Tribünler, iki takımın da bir o kalede, bir bu kalede gidip, gelen hücum çıkışlarını keyifle izlerken, savunmalar kapanma ustalıkları sergiliyor, orta alandaki top kapma yarışları, oyunun kalitelerini daha renkli bir halde süslüyordu sanki. Yarışma beraberliğe bağlandıktan sonraki tatlı sertlikleri de normal karşılamak gerekir bizce. Öyle ya Bursaspor liderliği sürdürmek istiyordu, Antalyaspor ise puan toplamak adına ligdeki varlığını korumak anlayışına kilitlenmişti.

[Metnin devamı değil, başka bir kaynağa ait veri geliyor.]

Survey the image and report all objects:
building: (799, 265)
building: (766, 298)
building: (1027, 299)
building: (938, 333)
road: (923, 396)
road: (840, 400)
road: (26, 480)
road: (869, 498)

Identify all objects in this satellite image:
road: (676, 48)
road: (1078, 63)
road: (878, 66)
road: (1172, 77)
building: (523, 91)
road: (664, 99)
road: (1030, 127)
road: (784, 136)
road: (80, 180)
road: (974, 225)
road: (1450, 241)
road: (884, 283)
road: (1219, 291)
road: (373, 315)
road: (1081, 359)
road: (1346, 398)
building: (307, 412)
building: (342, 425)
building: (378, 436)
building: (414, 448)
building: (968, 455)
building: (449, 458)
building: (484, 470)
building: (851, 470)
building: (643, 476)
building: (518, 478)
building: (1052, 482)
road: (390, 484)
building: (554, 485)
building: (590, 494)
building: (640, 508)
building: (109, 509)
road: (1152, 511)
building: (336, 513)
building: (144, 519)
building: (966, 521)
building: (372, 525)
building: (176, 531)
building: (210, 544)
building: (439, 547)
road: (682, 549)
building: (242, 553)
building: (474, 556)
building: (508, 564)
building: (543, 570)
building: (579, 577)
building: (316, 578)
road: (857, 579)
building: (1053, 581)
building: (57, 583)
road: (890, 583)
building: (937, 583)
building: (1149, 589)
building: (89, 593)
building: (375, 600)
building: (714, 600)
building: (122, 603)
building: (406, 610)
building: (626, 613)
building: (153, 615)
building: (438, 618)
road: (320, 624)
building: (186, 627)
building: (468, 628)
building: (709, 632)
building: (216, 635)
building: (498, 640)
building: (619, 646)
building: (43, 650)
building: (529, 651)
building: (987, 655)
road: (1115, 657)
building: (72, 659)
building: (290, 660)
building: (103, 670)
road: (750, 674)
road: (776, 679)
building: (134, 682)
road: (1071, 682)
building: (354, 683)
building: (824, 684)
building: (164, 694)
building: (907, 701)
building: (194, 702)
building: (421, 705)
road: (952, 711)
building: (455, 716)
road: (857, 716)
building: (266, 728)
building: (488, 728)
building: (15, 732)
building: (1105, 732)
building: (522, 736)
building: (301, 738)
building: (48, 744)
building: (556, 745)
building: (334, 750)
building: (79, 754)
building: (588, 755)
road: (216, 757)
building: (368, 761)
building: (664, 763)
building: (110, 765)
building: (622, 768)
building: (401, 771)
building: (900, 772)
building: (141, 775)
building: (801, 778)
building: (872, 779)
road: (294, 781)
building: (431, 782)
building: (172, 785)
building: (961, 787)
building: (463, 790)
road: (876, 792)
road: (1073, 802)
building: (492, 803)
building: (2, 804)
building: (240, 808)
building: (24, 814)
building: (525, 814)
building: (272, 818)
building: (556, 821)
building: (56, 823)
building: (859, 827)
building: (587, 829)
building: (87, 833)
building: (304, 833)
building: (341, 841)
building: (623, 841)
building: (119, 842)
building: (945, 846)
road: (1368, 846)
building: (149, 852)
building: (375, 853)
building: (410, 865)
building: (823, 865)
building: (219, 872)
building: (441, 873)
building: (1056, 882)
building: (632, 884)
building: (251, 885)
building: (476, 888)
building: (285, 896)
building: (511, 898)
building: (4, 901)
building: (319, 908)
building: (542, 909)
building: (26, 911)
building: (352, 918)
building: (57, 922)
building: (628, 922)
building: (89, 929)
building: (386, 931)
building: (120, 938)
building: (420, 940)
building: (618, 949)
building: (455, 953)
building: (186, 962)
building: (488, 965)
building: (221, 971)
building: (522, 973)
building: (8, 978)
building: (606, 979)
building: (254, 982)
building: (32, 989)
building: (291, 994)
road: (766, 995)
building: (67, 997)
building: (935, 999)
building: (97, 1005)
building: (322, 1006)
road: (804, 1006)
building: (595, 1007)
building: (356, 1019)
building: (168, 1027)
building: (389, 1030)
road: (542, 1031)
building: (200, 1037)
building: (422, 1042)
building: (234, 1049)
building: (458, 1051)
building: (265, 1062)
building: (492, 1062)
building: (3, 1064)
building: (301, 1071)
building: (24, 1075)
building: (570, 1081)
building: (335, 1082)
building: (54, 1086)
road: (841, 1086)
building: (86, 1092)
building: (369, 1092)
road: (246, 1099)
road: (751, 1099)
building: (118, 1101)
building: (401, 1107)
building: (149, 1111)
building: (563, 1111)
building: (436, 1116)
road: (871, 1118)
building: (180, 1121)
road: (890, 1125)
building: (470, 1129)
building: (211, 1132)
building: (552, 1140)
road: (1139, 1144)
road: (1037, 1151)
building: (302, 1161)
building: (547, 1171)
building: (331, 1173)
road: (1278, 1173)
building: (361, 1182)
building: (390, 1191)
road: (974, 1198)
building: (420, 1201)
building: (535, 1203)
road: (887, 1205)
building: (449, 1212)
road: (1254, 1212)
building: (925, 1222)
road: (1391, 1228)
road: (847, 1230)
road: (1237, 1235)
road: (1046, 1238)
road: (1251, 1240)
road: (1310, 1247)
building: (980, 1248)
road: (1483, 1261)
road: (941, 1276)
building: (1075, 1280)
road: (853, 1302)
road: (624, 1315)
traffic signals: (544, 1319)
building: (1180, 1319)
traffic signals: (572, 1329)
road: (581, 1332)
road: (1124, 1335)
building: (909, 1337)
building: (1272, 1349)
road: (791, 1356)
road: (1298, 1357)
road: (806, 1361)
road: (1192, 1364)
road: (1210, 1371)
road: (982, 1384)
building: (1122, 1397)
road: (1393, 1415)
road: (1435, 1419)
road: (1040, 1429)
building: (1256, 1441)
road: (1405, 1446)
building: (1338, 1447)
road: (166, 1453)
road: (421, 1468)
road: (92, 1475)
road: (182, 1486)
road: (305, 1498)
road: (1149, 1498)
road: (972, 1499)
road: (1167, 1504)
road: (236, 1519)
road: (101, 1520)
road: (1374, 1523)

Olmadı, olamadı işte. İki takım da üç puanlık tılsımlı gol sayısını bulabilmek için su gibi alın teri döktüler sahaya. Ama olmazsa olmuyor futbolda. Oyunun heyecan dalgaları iki tarafın sevdalılarını mutlu ediyorsa eğer o zaman yarışanları da, yarıştıranları da alkışlamamız gerekmez mi?